Determinant formed by cofactors

Question

We are given $$\Delta_0 = \begin{vmatrix} a_{11} & a_{12} & a_{13} \\ a_{21} & a_{22} & a_{23} \\ a_{31} & a_{32} & a_{33} \end{vmatrix} \neq 0.$$

And let $\Delta_1$ denote the determinant formed by the cofactors of elements of $\Delta_0$, and $\Delta_2$ denote the determinant formed by cofactors of $\Delta_1$. Then we have to find value of $\Delta_n$ in terms of $\Delta_0$.

I tried a lot, but did not get any start.

Answer 1

For this, we first need to know the concept of Reciprocal Determinant. It is defined as: When in a given determinant, each element is replaced by it’s cofactor, then the determinant so formed is called reciprocal determinant of the given determinant. If the original determinant is $D$, then the reciprocal determinant is given by $D'$.

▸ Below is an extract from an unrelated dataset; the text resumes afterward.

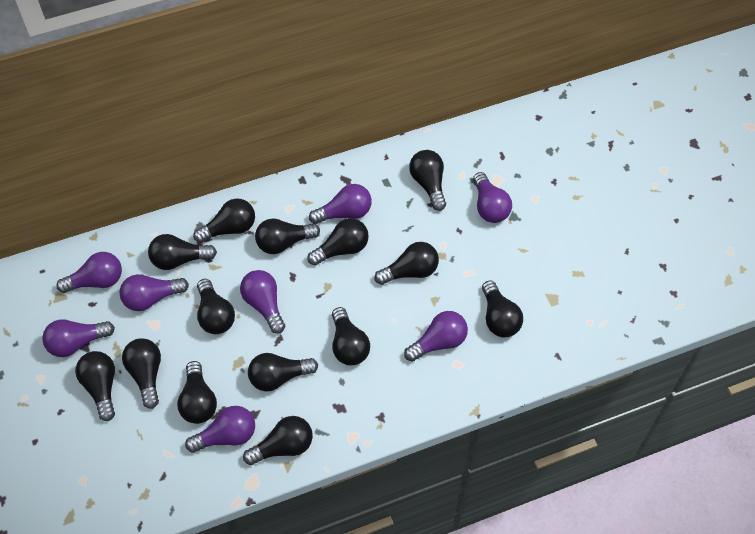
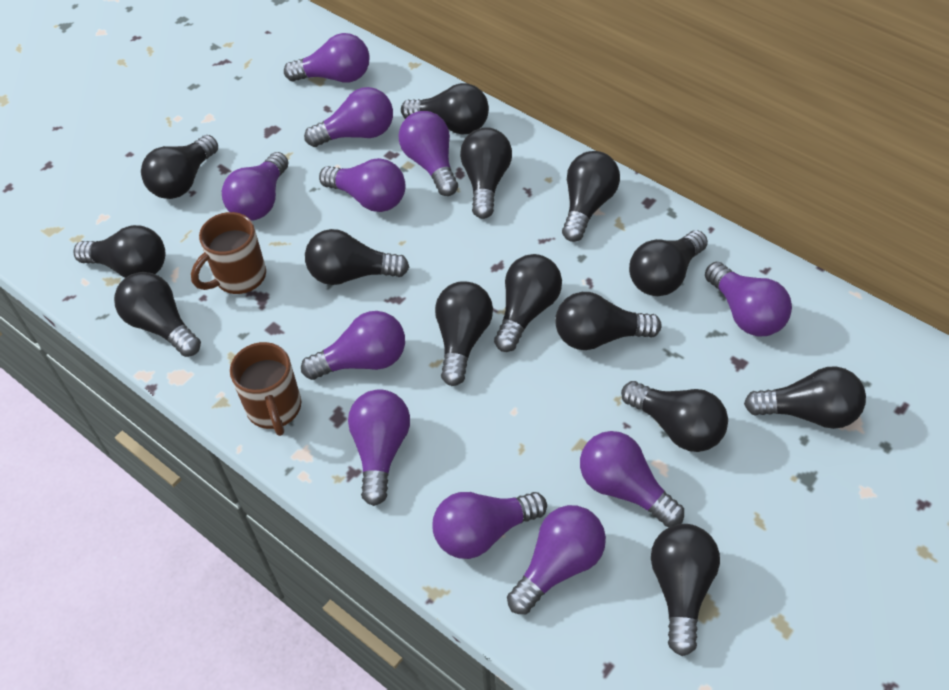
brown mug: 0 -> 2
purple light bulb: 8 -> 11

Theorem: If $D$ is a determinant of order $n$, and $D'$ be its reciprocal determinant then $D' =D^{n-1}$.
Proof: Let
$$ D= \det{\begin{vmatrix} a_1 & b_1 & \cdots & n_1\\ a_2 & b_2& \cdots & n_2\\ \vdots & \vdots & \ddots & \vdots \\ a_n & b_n & \cdots & n_n\\\ \end{vmatrix}} $$ and $$ D'= \det{\begin{vmatrix} A_1 & B_1 & \cdots & N_1\\ A_2 & B_2& \cdots & N_2\\ \vdots & \vdots & \ddots & \vdots \\ A_n & B_n & \cdots & N_n\\\ \end{vmatrix}} $$ where uppercase letters denote the cofactors of the lowercase letters. Also, we know that $a_iA_j+b_iB_j+\ldots+n_iN_j=D$ where $i=j$ and $a_iA_j+b_iB_j+\ldots+n_iN_j=0$ when $i\neq j$. Thus on multiplying $D$ and $D'$, we have $$ DD'= \det{\begin{vmatrix} D & 0 & \cdots & 0\\ 0 & D & \cdots & 0\\ \vdots & \vdots & \ddots & \vdots \\ 0 & 0 & \cdots & D\\\ \end{vmatrix}} =D^{n}. $$ Thus $D'=D^{n-1}$.

Hope you can then take it from here on successive iterations of this theorem.